WORK REQUEST: From the first line to the last, copy the listing exactly and omit the pictures.

TASK INPUT:
———

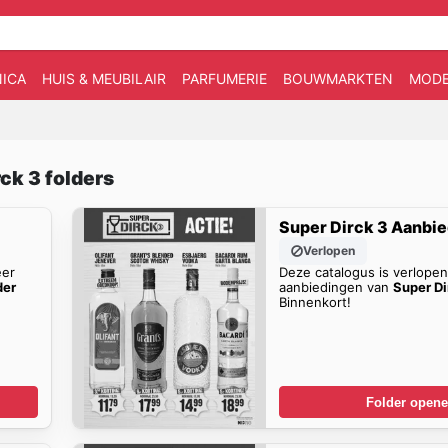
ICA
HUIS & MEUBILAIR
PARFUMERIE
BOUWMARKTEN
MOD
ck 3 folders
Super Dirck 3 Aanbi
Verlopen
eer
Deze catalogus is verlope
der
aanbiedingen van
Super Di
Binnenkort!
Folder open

———

EXERCISE OUTPUT:
ICA
HUIS & MEUBILAIR
PARFUMERIE
BOUWMARKTEN
MOD
ck 3 folders
Super Dirck 3 Aanbi
Verlopen
eer
Deze catalogus is verlope
der
aanbiedingen van
Super Di
Binnenkort!
Folder open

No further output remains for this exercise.